I got 9s in all three at GCSE and for history the best thing for me was a combination of retrieval practice and timelines. There is a lot of content so it’s definitely best to start learning it as early as possible. For retrieval practice you can try setting yourself a 5/10 minute timer and write down everything you can remember about a topic, and then look back over your notes and use them to fill in the gaps. You can also use flash cards/ friends and family to test you about certain topics. Once you feel you know the content well enough try planning out some exam questions on a range of topics. This will help you get used to what you’ll have to do quickly in the exam as well as helping you go over the content.
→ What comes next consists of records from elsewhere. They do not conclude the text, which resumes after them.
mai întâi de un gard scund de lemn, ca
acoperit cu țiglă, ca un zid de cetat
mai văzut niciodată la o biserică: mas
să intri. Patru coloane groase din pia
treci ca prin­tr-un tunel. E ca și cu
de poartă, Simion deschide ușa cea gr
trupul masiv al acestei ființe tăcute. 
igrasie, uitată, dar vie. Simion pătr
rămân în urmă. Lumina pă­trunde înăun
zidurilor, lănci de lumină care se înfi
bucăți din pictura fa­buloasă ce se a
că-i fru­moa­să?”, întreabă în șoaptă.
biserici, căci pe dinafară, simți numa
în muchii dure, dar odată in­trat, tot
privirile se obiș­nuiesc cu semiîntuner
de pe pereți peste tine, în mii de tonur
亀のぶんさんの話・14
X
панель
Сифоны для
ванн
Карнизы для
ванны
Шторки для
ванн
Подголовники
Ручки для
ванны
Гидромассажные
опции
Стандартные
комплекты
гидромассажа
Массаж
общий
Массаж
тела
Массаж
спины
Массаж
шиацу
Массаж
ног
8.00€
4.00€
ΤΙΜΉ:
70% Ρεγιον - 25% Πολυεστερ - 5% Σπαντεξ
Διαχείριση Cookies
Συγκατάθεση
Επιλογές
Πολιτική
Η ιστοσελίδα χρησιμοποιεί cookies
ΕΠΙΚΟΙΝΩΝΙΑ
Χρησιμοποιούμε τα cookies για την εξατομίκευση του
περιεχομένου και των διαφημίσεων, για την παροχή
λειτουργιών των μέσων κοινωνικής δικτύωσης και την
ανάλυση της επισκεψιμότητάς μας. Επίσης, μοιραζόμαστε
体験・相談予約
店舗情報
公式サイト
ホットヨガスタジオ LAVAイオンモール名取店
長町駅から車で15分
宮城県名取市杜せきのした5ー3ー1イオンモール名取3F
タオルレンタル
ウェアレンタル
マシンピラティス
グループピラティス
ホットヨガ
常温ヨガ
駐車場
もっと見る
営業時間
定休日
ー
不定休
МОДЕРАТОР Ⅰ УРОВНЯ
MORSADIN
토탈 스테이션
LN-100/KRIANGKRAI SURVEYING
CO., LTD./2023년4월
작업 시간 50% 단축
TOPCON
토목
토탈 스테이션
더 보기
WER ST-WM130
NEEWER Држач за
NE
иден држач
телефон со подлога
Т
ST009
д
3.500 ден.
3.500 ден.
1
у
For english language I did AQA so I’m not sure if the questions are very different on other exam boards, but for the questions about language analysis try getting short extracts from both fiction and non-fiction texts and annotating them as much as you can. The more you practice this the more confident you will be in the exam. In terms of the exam itself, read the questions before you read the extract as then you will already know what to look for while you read. For the creative writing section it’s a good idea to have some broad storylines as well as some good descriptive sentences that you can apply to almost any prompt. Some of the best revision you can do for those questions is simply reading fiction, as that will help you get a good idea of the techniques real authors use. For the non-fiction writing try to read a wide range of newspapers and articles, as well as watching a lot of speeches and noticing what makes them successful. I found that question the hardest to practice for, so I think exposing yourself to the various things you could end up writing and then having a go at some questions themselves is probably the best thing you can do.
I realise this is quite a lot of information but I hope at least some of it is helpful!